« Manière de voir… »

Patrick Elie Mourez, Metteur en scène.
Démarche.

               Considérant la scène comme un espace de « création » total, où l’on peut s’affranchir des limites du seul théâtre, pour élaborer un langage plus général susceptible d’affiner le dialogue entre le « représenté » et le « destinataire », et la traduction de la forme écrite vers la forme orale et visuelle, en y incluant des formes expressives différentes : « installations » plastiques, construction d’images symboliques, éléments chorégraphiques, ect…, je nourris ma méthode de travail des multiples tendances et influences artistiques -(Théâtre, Peinture, Sculpture, Musique, Poésie, Littérature, Danse, Cinéma, Photographie)- qui me traversent, tout autant que les divers courants de pensées et philosophiques sur lesquels je m’appuie dans l’élaboration de mon propre discours, pour en recomposer, sur la scène, une synthèse simple, devant faire office de clés de lecture ouvrant la démarche d’une façon que je souhaites la plus claire possible.

               M’appropriant l’affirmation de John Cage : « L’Art devient une sorte de condition expérimentale dans laquelle on expérimente la vie », mettre en scène devient pour moi, l’équivalent d’un acte « art — plasticien », qu’il s’agit de composer avec divers éléments que je considère d’importance égale :
1) La matière textuelle — le sens.
2) L’acteur, l’acteur et l’acteur.
3) L’espace — le Temps – le non-Temps
4) Les formes, les couleurs, la matières, les sons.
5) Le silence, l’ombre et la lumière.

               Bien sûr, nombreuses sont mes influences, tant le domaine est vaste, mais citons quand – même quelques nom, pelle – mêle : Beckett, Pasolini, Peter Brook, Philip Glass, Malevitch, Tarkovski, Bob Wilson, Bacon, Peter Greenaway, Pina Bausch, Alwyn Nikolaïs, César, Velickovic, Claude Régy, Patrice Chéreau, Jan Fabre, Le Carravage, Kantor, Levy – Strauss, Lao Tseu, Langhoff, Grüber, Vitez, Robert Ashlev, Ginsberg, L’Ankokubuto de Hijikata Tatsumi, Meredith Monk, Karole Armitage, Gavin Bryars, Augusto Boal, Merce Cunningham, Steve Reich, Rauschenberg, Artaud, Carmelo Bene, entre autres, qui occupent une place non négligeable dans ma construction. Sans eux, je ne serais pas ce que je suis, en n’oubliant pas d’être moi — même.

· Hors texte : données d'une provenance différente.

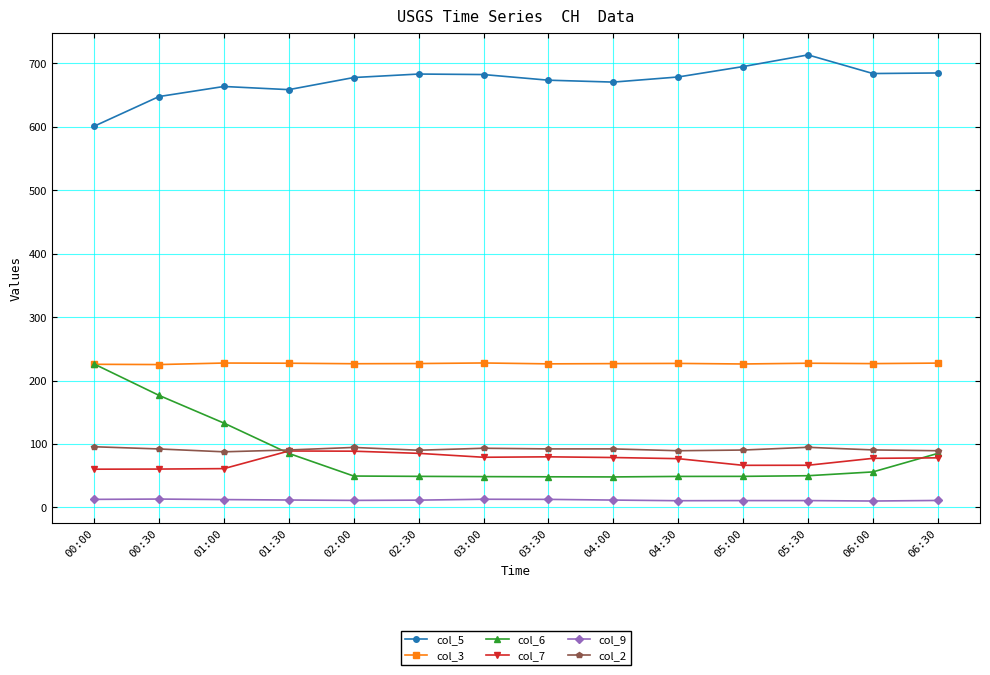

How many lines are shown in the chart?

6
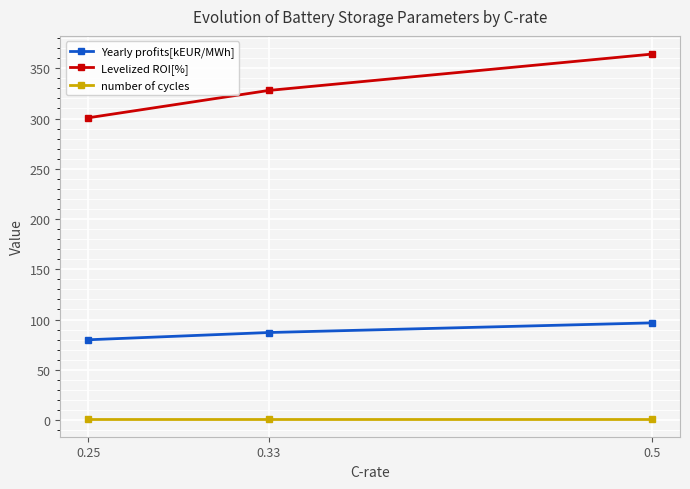

What is the total value across all series at 0.25?

382.1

Pour résumer, disons que ma démarche créative, peut trouver un point de définition dans ces trois grands courants :
– Le Symbolisme, dans ce qu’il est consubstantiel à l’être humain : il précède le langage et la raison
discursive, comme le disait Mircea Eliade.
– Le Minimaliste, non pas dans son opposition àL’Expressionisme, mais plus dans une recherche de l’épurement.
– L’Abstraction, dans sa force d’évocation et son rapport géométrique à l’espace.

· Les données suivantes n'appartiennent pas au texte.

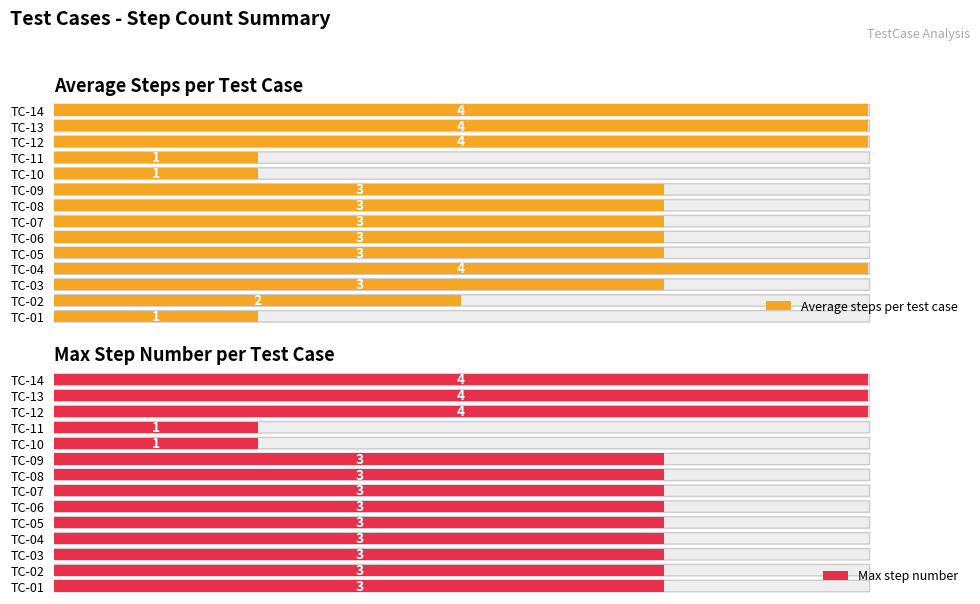

What is the greatest value displayed?

4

               Le but à atteindre, par – là même, est de permettre à l’Acte Théâtrale -(cette situation illimitée et suspendue)- d’opérer une fusion authentique, non corrompue, entre l’être humain et les choses, entre un être humain et un autre, et sur scène, entre les Acteurs et l’Acte, entre les Acteurs et les Spectateurs, et peut-être, d’approcher quelques hypothétiques réponses à nos interrogations incessantes pour trouver à la vie sa signification.

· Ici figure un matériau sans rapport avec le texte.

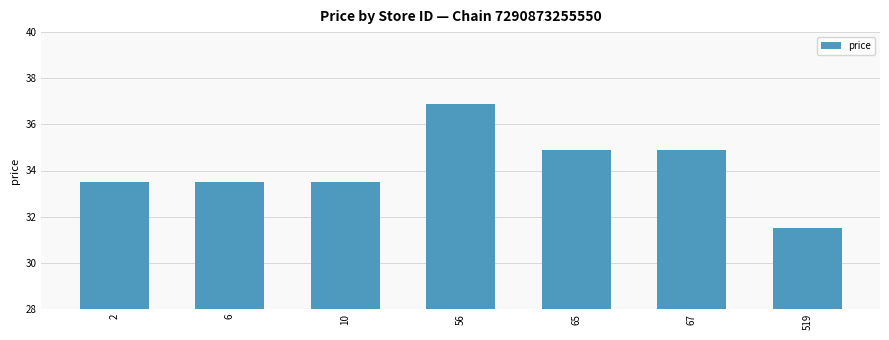

At which category does the chart reach its minimum across all series?

519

               Loin des discours « fumeux » de l’intellectualisation à outrance des concepts « bourgeois-branchés » de l’Art, frisant souvent avec l’apologie du vide de sens de nos civilisations occidentales rongées par le profit, le pouvoir, le totalitarisme technologique, je m’en tiens à défendre et à ne pas oublier que le Théâtre est, avant bout, un Art Populaire, dont la fonction n’est pas de seulement distraire, mais pas non plus de « s’élitiser ». Il en mourrait.